→ **ABOUT THIS EXERCISE**: Which lines mention "microscopy"? Show each one from the listing.

→ **THE RECORDS**:
================

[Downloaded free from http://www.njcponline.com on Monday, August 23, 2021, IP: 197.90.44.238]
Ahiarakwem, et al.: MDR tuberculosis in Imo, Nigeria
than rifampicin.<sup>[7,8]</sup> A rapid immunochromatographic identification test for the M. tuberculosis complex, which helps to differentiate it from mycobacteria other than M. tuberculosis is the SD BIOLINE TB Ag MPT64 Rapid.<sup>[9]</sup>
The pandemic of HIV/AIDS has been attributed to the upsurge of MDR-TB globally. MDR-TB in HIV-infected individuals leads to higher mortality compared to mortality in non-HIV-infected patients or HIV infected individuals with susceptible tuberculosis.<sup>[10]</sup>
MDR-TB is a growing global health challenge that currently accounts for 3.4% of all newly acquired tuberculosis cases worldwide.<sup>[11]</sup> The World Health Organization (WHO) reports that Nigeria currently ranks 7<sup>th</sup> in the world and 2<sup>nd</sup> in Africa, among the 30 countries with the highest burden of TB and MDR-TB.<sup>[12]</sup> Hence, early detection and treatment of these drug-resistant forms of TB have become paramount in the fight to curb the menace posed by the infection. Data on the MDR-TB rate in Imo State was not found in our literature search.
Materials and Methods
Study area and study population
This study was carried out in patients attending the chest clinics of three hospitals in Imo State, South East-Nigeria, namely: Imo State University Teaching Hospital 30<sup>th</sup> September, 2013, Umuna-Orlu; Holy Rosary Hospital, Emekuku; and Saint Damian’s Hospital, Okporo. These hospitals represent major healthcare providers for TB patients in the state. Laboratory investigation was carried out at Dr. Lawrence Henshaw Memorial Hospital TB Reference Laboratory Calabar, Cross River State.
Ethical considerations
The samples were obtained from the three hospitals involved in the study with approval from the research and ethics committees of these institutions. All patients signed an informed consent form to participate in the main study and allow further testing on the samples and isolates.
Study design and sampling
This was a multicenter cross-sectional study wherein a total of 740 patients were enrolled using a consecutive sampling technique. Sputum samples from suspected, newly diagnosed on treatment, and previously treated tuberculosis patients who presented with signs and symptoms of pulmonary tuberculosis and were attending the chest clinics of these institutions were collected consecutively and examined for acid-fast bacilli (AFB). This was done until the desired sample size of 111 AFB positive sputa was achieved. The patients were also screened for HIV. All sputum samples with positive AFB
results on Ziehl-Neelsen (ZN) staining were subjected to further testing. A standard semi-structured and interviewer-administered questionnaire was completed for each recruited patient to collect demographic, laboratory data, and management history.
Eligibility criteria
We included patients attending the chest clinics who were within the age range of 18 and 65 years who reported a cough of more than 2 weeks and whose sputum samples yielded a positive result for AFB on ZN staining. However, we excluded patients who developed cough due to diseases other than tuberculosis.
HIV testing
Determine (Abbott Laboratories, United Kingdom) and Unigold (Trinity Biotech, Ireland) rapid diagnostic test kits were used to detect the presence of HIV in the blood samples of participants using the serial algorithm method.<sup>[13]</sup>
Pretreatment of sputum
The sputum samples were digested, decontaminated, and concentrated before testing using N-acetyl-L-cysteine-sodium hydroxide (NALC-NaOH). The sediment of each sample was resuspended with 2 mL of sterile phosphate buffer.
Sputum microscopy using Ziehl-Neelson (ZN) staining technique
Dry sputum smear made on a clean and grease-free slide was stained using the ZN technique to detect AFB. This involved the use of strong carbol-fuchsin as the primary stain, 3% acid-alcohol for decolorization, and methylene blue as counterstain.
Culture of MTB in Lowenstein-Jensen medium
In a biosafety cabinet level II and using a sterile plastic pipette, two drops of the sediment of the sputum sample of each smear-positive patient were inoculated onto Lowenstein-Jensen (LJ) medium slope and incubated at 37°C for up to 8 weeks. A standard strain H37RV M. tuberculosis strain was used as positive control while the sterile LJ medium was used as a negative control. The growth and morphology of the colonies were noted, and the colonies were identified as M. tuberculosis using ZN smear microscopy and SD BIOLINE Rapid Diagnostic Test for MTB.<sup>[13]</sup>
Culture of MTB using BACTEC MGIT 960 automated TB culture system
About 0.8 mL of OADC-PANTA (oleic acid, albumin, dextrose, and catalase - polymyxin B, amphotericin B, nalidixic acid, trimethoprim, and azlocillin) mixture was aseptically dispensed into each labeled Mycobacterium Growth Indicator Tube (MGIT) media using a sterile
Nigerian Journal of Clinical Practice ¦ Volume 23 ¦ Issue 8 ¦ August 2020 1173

================

→ **SOLUTION FOR THIS TASK**:
Sputum microscopy using Ziehl-Neelson (ZN) staining technique
In a biosafety cabinet level II and using a sterile plastic pipette, two drops of the sediment of the sputum sample of each smear-positive patient were inoculated onto Lowenstein-Jensen (LJ) medium slope and incubated at 37°C for up to 8 weeks. A standard strain H37RV M. tuberculosis strain was used as positive control while the sterile LJ medium was used as a negative control. The growth and morphology of the colonies were noted, and the colonies were identified as M. tuberculosis using ZN smear microscopy and SD BIOLINE Rapid Diagnostic Test for MTB.<sup>[13]</sup>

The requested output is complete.